First is its dynamic memory management system. This system efficiently loads all LoRA weights into the main memory and dynamically loads them into and unloads them from the GPU as needed to handle incoming batched requests for fine-tuned models. This approach ensures that the right resources are allocated at the right time, optimizing memory usage and avoiding long delays in responding to requests.

Secondly, S-LoRA incorporates a Unified Paging system. This system manages both query caches and adapter weights, allowing the server to process hundreds or even thousands of batched queries. It does so without causing memory fragmentation, a common bottleneck that can force the model to recalculate the compute-intensive key-value (KV) cache values.

The third innovation is a novel tensor parallelism system designed specifically for batched LoRA inference, facilitating the use of multi-GPU setups for large transformer models. This system ensures that the parallel processing of LoRA adapters across GPUs is both efficient and effective.

These features enable S-LoRA to serve a multitude of LoRA adapters on a single GPU or across multiple GPUs with minimal overhead. In testing, S-LoRA was used to serve various versions of the open-source Llama LLM across different GPU configurations. The results were impressive: S-LoRA could smoothly handle thousands of LoRA adapters on a single GPU, adding only a small overhead.

In comparison to Hugging Face PEFT library, a state-of-the-art parameter-efficient fine-tuning tool, S-LoRA enhanced throughput by up to 30X. Compared to vLLM, a high-throughput serving system with basic support for LoRA serving, S-LoRA improved throughput by up to 4X and significantly increased the number of served adapters.
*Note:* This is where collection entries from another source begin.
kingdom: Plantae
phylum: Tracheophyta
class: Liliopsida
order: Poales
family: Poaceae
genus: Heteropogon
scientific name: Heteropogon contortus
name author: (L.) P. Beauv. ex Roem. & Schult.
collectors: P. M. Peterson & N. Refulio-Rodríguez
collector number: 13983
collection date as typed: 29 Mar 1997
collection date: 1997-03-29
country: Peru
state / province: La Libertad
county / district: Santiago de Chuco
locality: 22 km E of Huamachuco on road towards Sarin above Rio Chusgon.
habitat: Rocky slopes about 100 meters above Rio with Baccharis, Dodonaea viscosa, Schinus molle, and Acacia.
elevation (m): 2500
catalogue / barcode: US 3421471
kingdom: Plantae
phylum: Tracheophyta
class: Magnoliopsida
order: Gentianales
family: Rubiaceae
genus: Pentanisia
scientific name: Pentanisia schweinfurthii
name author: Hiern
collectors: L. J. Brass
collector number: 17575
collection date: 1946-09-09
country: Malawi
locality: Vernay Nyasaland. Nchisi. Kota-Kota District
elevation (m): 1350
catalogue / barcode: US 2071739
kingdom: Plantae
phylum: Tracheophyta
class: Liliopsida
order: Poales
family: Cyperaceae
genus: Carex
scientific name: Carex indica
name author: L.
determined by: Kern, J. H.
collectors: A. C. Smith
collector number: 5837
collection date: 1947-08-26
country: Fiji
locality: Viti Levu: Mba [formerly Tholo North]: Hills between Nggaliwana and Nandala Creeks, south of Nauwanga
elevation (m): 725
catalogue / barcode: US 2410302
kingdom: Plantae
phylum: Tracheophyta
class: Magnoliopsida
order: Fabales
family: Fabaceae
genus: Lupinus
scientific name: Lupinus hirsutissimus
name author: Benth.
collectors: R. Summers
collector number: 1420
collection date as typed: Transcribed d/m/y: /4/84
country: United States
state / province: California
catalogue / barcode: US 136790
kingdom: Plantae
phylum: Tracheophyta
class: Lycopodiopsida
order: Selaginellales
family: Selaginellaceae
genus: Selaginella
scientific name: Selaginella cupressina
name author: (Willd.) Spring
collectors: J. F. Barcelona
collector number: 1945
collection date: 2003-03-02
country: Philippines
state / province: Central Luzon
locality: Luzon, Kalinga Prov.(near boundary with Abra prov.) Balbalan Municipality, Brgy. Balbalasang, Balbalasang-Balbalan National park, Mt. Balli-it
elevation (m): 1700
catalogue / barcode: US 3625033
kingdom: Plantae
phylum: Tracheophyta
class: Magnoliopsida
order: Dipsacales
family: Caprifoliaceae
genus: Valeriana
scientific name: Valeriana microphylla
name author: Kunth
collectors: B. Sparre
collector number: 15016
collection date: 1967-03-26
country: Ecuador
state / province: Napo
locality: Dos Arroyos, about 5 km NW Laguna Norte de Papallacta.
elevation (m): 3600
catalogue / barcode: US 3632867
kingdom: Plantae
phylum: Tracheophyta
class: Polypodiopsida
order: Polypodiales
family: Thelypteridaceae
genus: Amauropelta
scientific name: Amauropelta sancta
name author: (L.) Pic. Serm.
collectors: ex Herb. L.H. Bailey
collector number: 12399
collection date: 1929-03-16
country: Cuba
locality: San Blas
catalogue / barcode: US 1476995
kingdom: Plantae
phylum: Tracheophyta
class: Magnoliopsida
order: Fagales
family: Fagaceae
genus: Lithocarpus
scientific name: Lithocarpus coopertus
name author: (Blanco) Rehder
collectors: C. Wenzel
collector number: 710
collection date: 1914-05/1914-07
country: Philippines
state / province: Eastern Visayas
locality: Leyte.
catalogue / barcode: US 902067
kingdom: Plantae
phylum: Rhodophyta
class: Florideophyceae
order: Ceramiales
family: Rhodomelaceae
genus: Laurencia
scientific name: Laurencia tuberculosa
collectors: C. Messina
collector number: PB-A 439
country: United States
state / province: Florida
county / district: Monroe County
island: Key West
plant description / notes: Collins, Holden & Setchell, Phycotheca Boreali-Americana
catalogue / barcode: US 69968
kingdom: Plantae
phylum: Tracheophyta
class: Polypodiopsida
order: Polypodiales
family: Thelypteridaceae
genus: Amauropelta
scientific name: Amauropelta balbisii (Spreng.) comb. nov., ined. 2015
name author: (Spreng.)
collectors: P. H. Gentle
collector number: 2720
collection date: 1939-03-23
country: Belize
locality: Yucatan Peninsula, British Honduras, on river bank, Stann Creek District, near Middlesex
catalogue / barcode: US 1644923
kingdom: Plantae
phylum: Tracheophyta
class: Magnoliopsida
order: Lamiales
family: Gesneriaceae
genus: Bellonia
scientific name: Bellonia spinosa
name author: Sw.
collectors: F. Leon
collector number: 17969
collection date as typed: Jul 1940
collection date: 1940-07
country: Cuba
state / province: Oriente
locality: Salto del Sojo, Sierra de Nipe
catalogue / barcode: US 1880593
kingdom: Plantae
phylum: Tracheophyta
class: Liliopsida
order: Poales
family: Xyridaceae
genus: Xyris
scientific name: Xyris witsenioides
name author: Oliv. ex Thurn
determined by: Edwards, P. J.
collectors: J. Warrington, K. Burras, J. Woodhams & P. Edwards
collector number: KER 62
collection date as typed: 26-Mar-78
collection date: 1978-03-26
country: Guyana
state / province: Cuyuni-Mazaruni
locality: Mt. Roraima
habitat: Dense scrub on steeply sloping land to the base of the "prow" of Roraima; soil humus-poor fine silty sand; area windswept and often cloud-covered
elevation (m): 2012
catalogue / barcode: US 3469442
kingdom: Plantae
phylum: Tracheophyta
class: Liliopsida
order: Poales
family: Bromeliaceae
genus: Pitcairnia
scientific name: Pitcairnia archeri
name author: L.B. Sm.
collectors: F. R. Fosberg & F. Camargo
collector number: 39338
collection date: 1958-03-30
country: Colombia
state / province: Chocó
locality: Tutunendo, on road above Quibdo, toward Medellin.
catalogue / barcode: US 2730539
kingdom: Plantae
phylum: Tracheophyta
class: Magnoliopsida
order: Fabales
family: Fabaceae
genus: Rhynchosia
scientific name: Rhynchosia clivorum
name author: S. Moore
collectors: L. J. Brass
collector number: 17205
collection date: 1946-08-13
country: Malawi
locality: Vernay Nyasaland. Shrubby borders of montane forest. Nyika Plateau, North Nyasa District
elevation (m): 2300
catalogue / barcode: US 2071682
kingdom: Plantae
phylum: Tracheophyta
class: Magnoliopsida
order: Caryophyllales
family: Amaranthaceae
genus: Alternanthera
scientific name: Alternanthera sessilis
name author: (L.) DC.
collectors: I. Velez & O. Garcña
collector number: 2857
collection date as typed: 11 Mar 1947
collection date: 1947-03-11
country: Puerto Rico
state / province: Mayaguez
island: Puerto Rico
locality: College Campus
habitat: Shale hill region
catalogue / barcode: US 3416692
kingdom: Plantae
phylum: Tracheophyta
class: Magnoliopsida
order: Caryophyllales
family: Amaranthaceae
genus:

S-LoRA can be paired with in-context learning or retrieval augmented generation (RAG), providing users with a personalized adapter and incorporating their recent data into the LLM’s prompt as context. 

The S-LoRA code is publicly available on GitHub, and there are plans to integrate it with widely-used LLM-serving frameworks. This integration will enable companies to readily incorporate S-LoRA into their applications.
While S-LoRA is a significant advancement, it’s not alone in this space. Predibase’s LoRAX is another framework designed for serving LoRA adapters at scale, offering seamless operation of hundreds of LoRA models without the complexities of memory management and model switching.